# Game in NYC



## Martin Olarin (Jul 16, 2003)

Looking for players interested in Mutants and Masterminds.

If interested:

johngiotta@yahoo.com


----------



## Martin Olarin (Jul 17, 2003)

A brief quote from the DM: 

"The world I am hoping to create is gritty 4-color. You can think of it as Astro City set in a Frank Miller future with some 21st century identity paranoia thrown in for fun. There will be plenty of action to go around, but the emphasis is on the role play."


----------



## Martin Olarin (Sep 15, 2003)

Our group is still looking for 1-2 more players.  A brief intro to the game:

_"The year is 2011. George W. Bush is still president and the war on terrorism continues. Following the assassination of Howard Dean before the 2004 general election, Bush rode a wave of fear and desperation into the White House. With a mandate to assure order, Bush has expanded his goals. With the repeal of term limits, the conservatives stand ascendant on the American politico-scape.  And with the passing of the Patriot ACT IV, paranoia also, is ascendant.  The strident voices of the religious right find more willing ears and the government’s eyes in the sky follow terrorist suspects from blimps floating above: only occasionally noting interesting behavior in backyards.  More people are hungry; less people are working.  The draft is back, endless conflict rages in the Muslim world and nuclear disasters have titlted the balance of power in Asia.  The poor hope for work, the middle class hope for safety, and the rich hope for more tax cuts.  Few see their hope realized.
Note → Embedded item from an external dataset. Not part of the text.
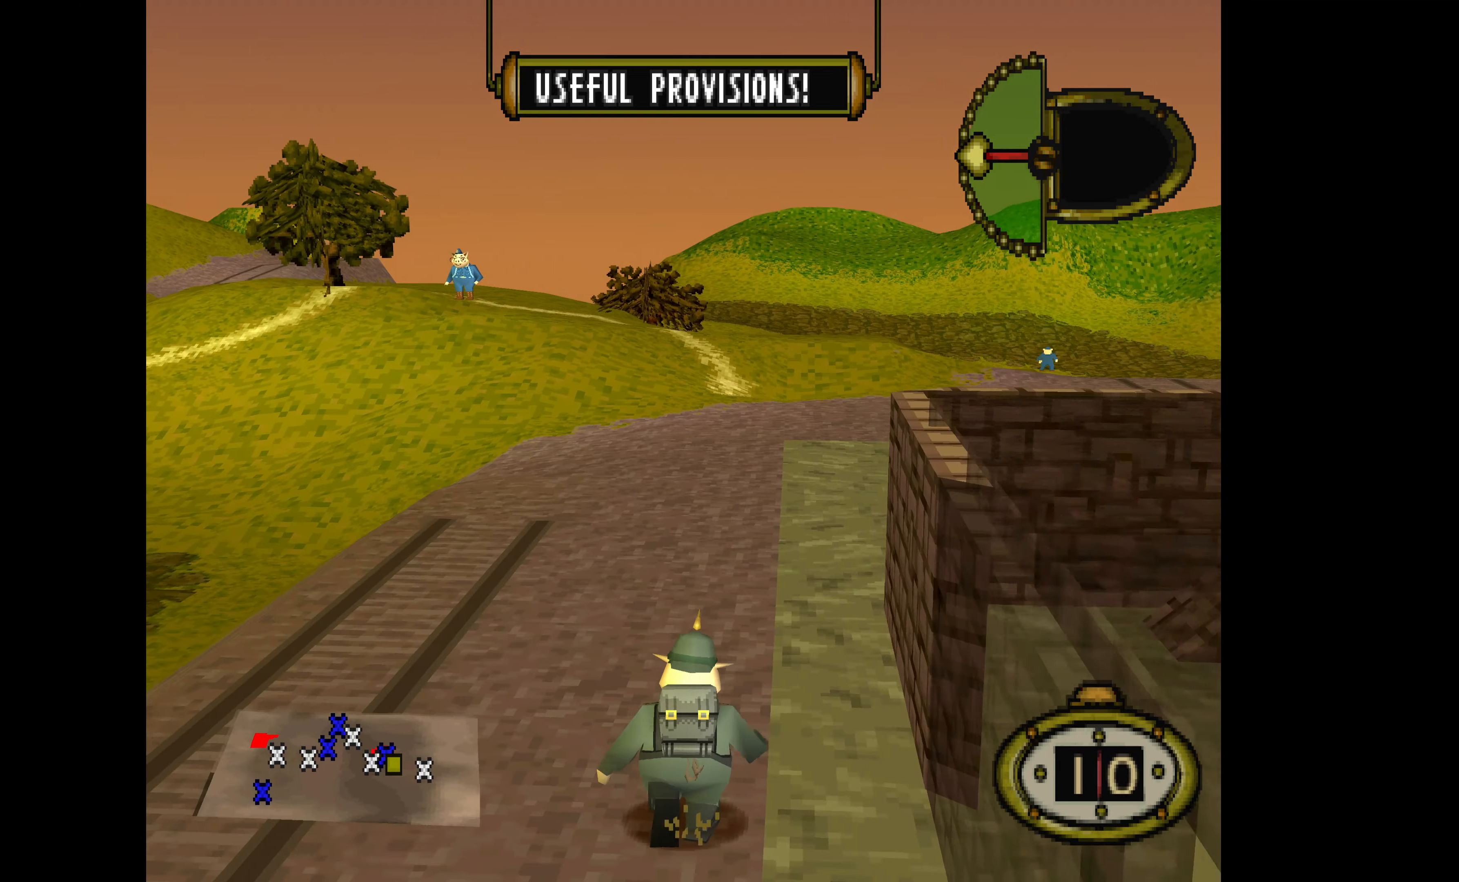
{"buttons": [], "events": [[100, "DPAD_UP", "up"], [133, "CIRCLE", "down"], [300, "CIRCLE", "up"]]}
But, there are rumors here, snapshots there and the questions grow.  Who foiled that terrorist plot to blow up a chemical plant in NJ?  Who diverted that plane pointed at the White House, saving those on board from being shot out of the sky?  Strange things are happening and the public is starting to believe in the impossible:  and the impossible just may be wearing the stars and stripes on his chest.

There have been other oddities as well, either on a less grand scale or simply unnoticed by most.  Not only the police are fighting crime it would seem.  It also seems something more than the average criminal is committing crimes.  Where do you fit in?  You are “something more than average.”  Are you responsible for some of the rumors?  Or have you been simply watching and waiting?  The streets are less safe than they were.  America is less safe than it was.  The world is besieged by those who believe strength is the only prerequisite for action.  

Again, where do you fit in?"_


If interesed:  johngiotta@yahoo.com


----------



## Gnome Berzerker (Sep 15, 2003)

Where in NYC?

When do you play?

How often do you play?

How long is each session?


----------



## Martin Olarin (Sep 15, 2003)

Gnome Berzerker said:
			
		

> Where in NYC?
> 
> When do you play?
> 
> ...




Friday Nights.

Bi-Weekly.

7:30 until 11:30 (later if everyone agrees).


----------



## Rastfar (Sep 26, 2003)

*Hmmm........*



			
				Martin Olarin said:
			
		

> Friday Nights.
> 
> Bi-Weekly.
> 
> 7:30 until 11:30 (later if everyone agrees).





Man I'd love to play.  Every other Wednesday night?  No problem, where is it located?


----------